Excerpted data below:
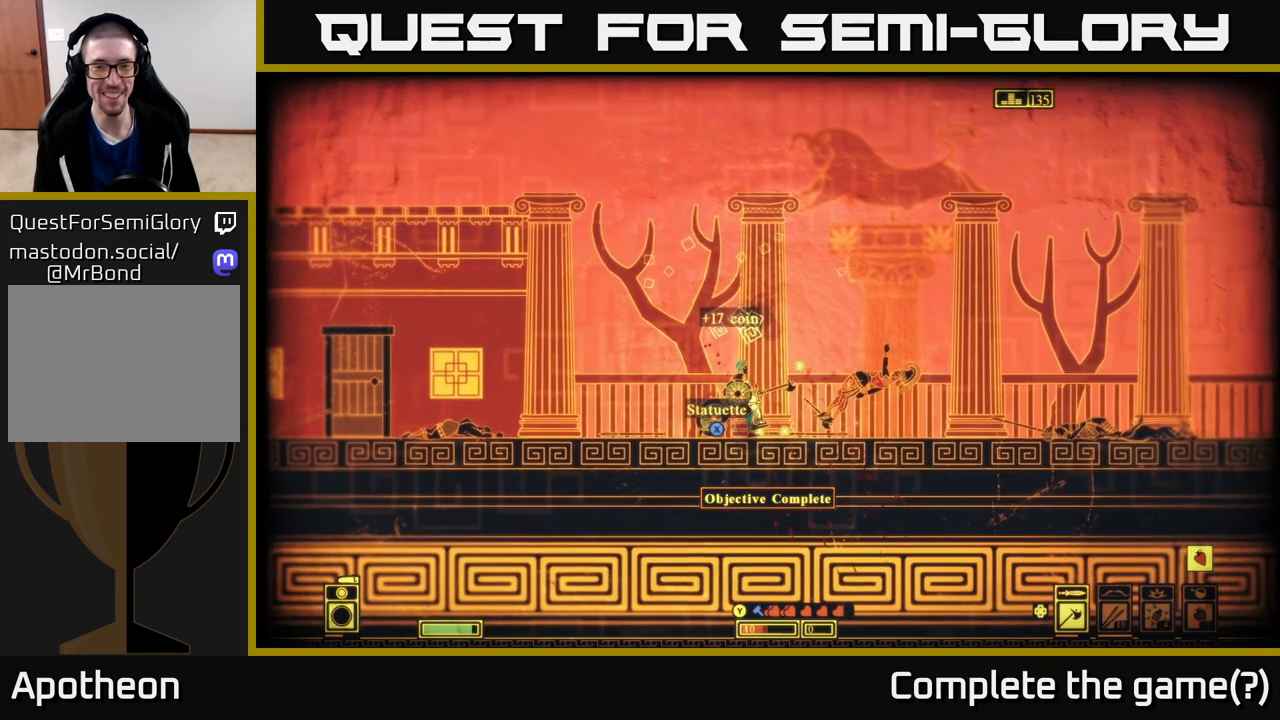
{"buttons": ["X"], "left_stick": "center", "right_stick": "center", "events": [[283, "X", "up"], [483, "X", "down"]]}
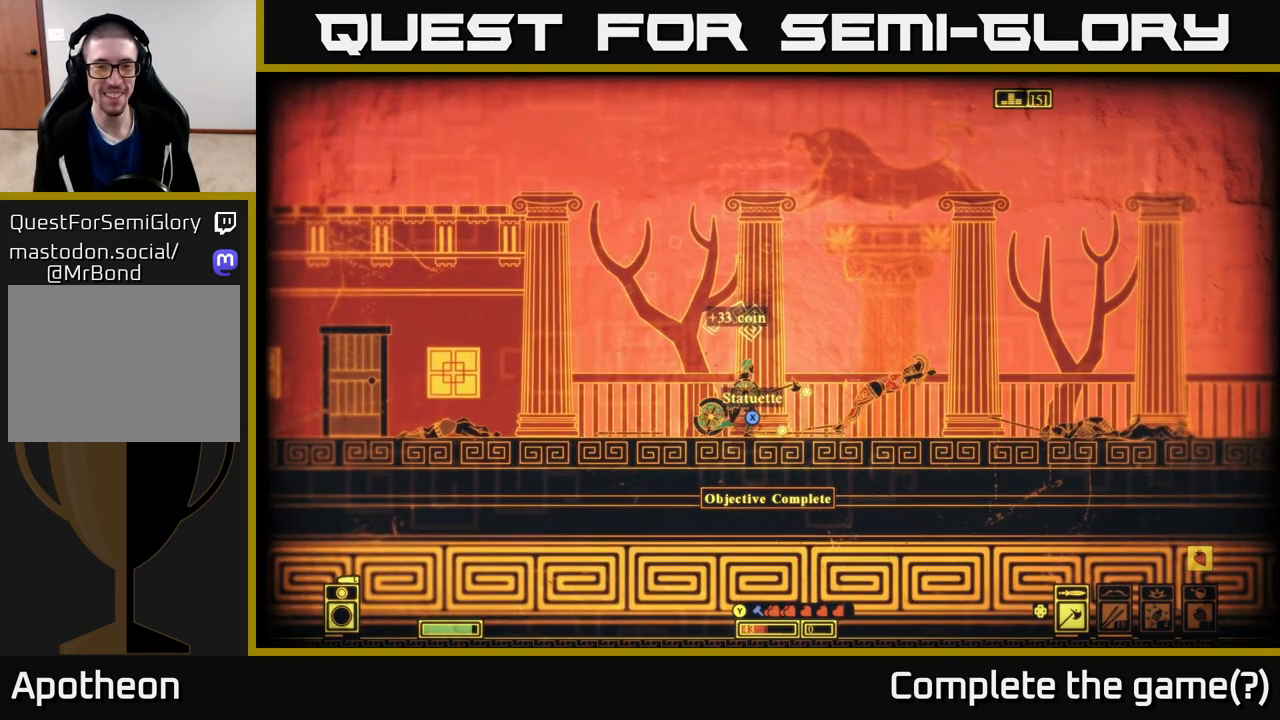
{"buttons": [], "left_stick": "center", "right_stick": "center", "events": [[183, "X", "up"], [367, "X", "down"], [483, "X", "up"]]}
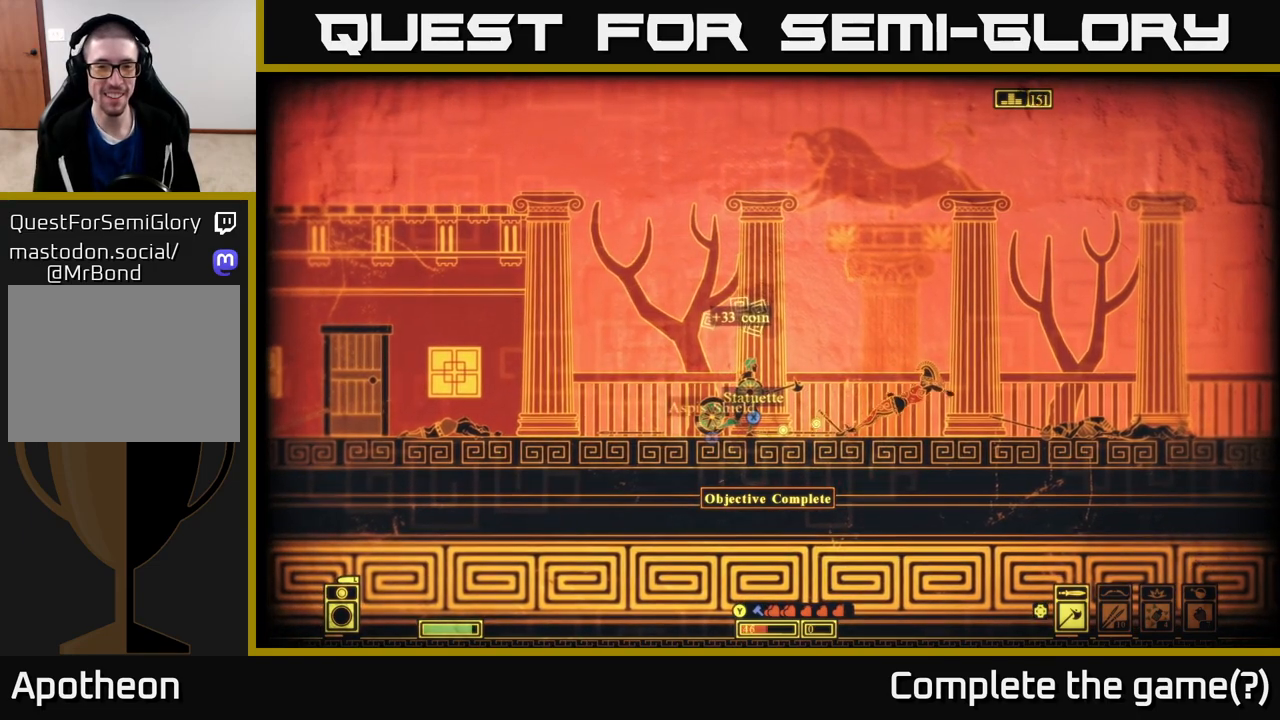
{"buttons": ["X"], "left_stick": "center", "right_stick": "center", "events": [[67, "X", "down"], [167, "X", "up"], [400, "X", "down"]]}
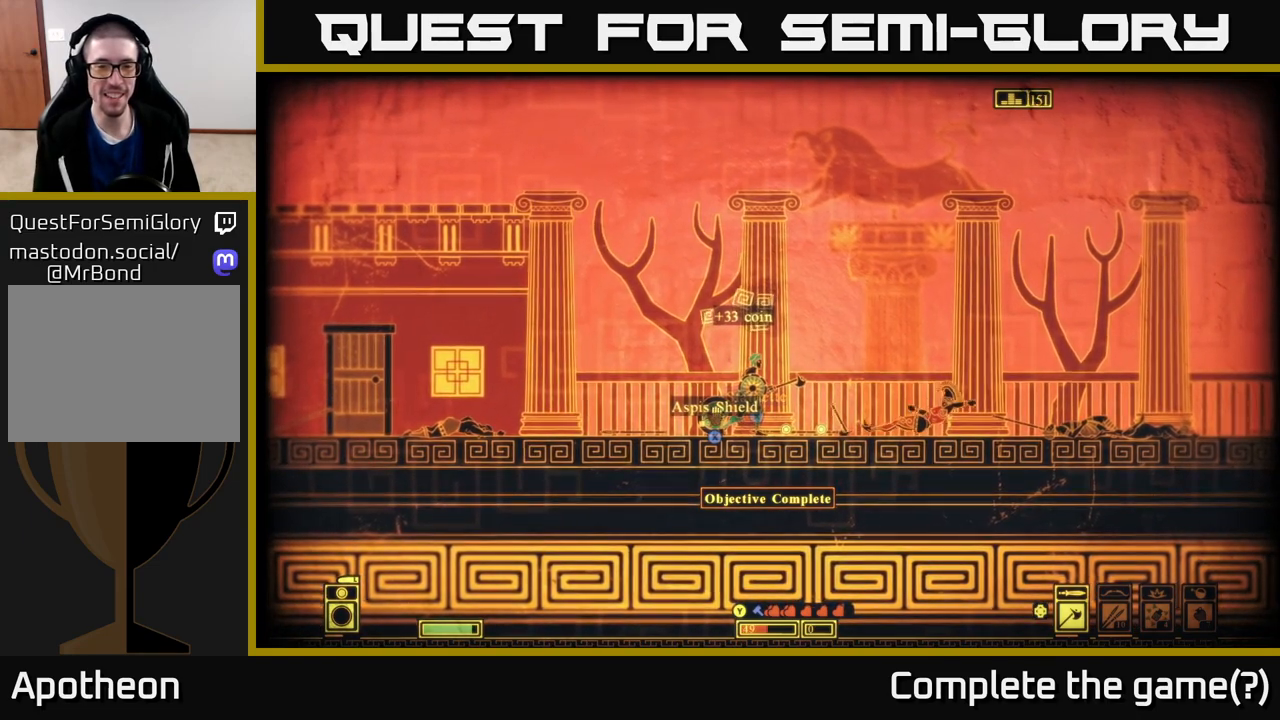
{"buttons": ["X"], "left_stick": "center", "right_stick": "center", "events": []}
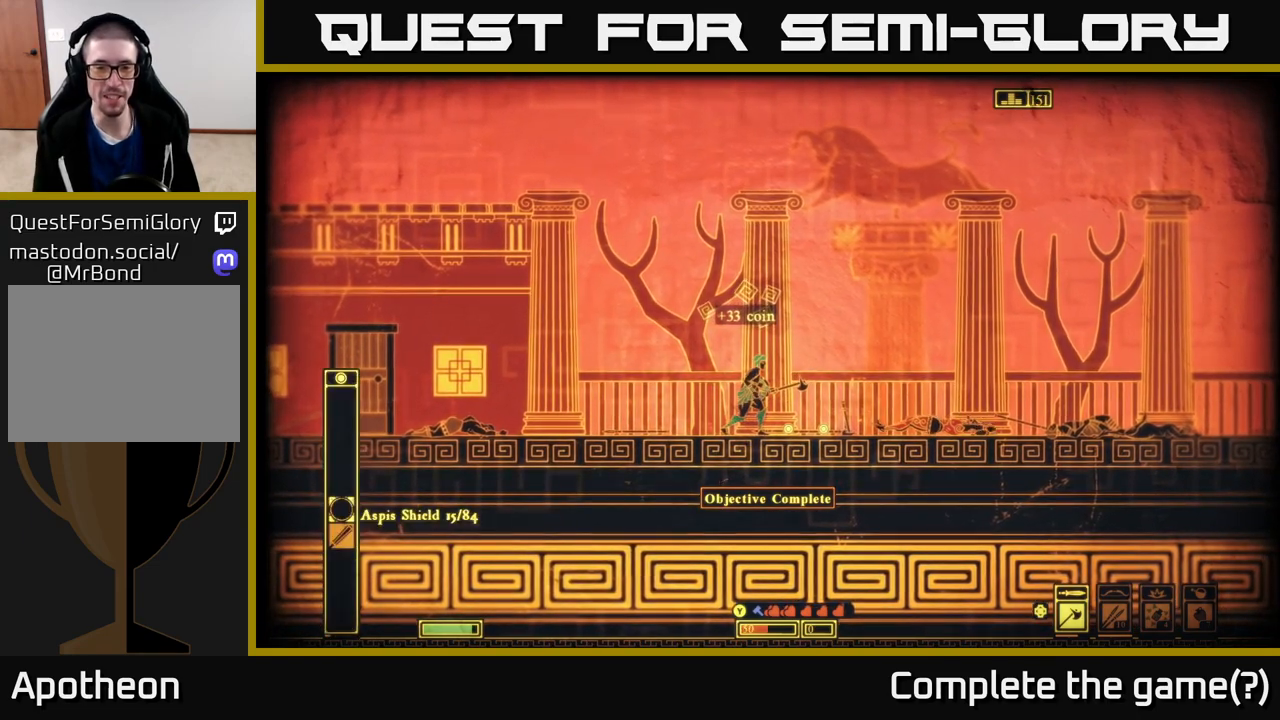
{"buttons": [], "left_stick": "right", "right_stick": "center", "events": [[133, "X", "up"], [433, "left_stick", "right"]]}
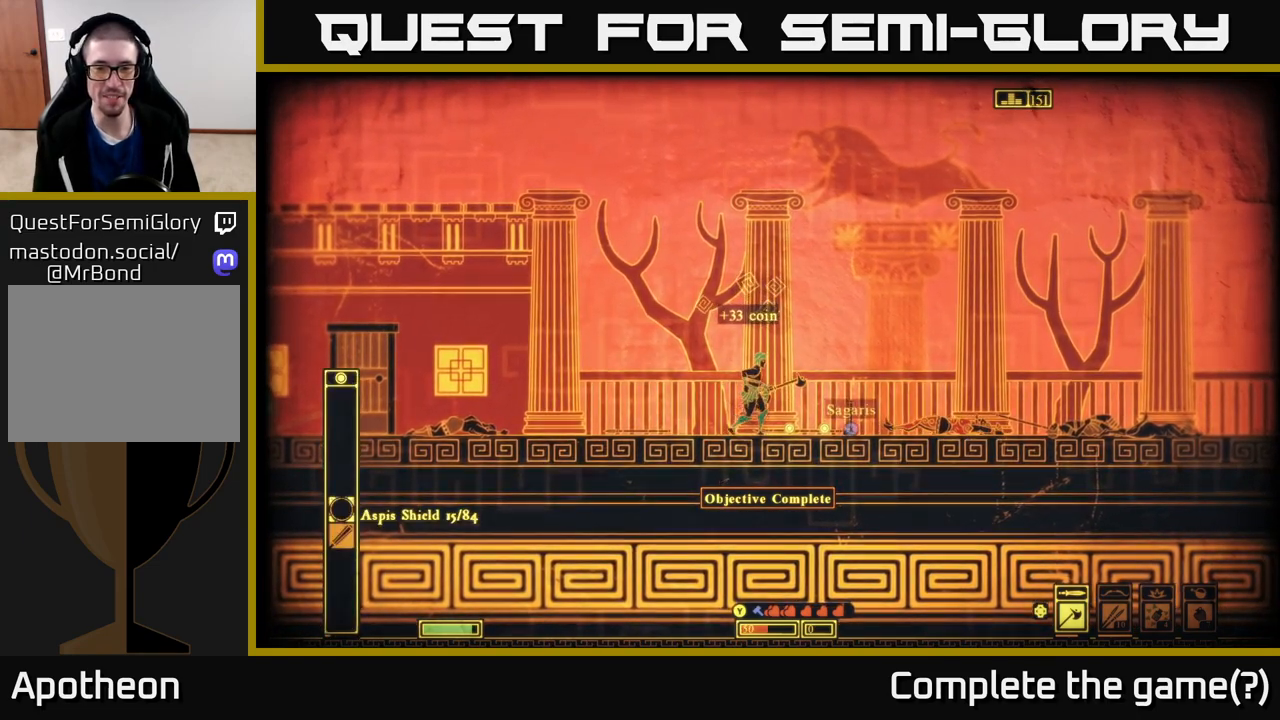
{"buttons": [], "left_stick": "center", "right_stick": "center", "events": [[433, "left_stick", "center"]]}
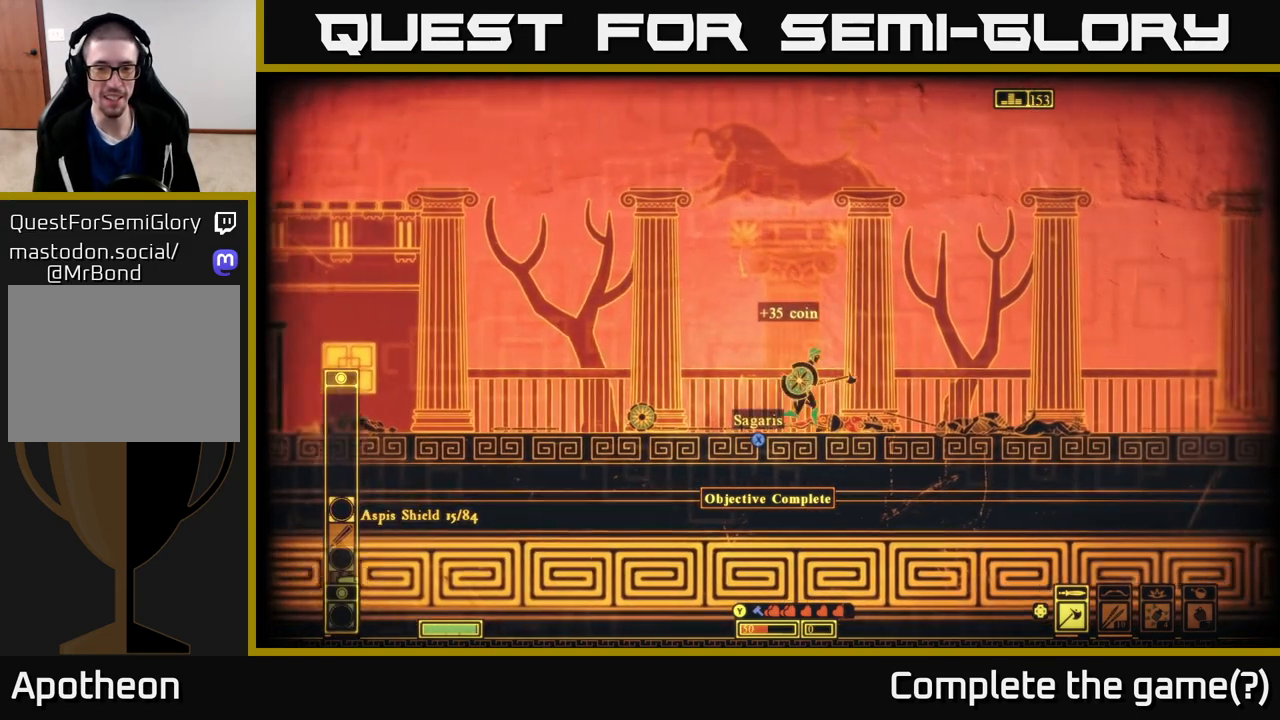
{"buttons": ["X"], "left_stick": "center", "right_stick": "center", "events": [[217, "left_stick", "left"], [417, "left_stick", "center"], [483, "X", "down"]]}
End of Excerpted data.
◆ What the task requires:
The lines of the records that contain the string "down" should be located and copied.

◆ Exercise result:
{"buttons": ["X"], "left_stick": "center", "right_stick": "center", "events": [[283, "X", "up"], [483, "X", "down"]]}
{"buttons": [], "left_stick": "center", "right_stick": "center", "events": [[183, "X", "up"], [367, "X", "down"], [483, "X", "up"]]}
{"buttons": ["X"], "left_stick": "center", "right_stick": "center", "events": [[67, "X", "down"], [167, "X", "up"], [400, "X", "down"]]}
{"buttons": ["X"], "left_stick": "center", "right_stick": "center", "events": [[217, "left_stick", "left"], [417, "left_stick", "center"], [483, "X", "down"]]}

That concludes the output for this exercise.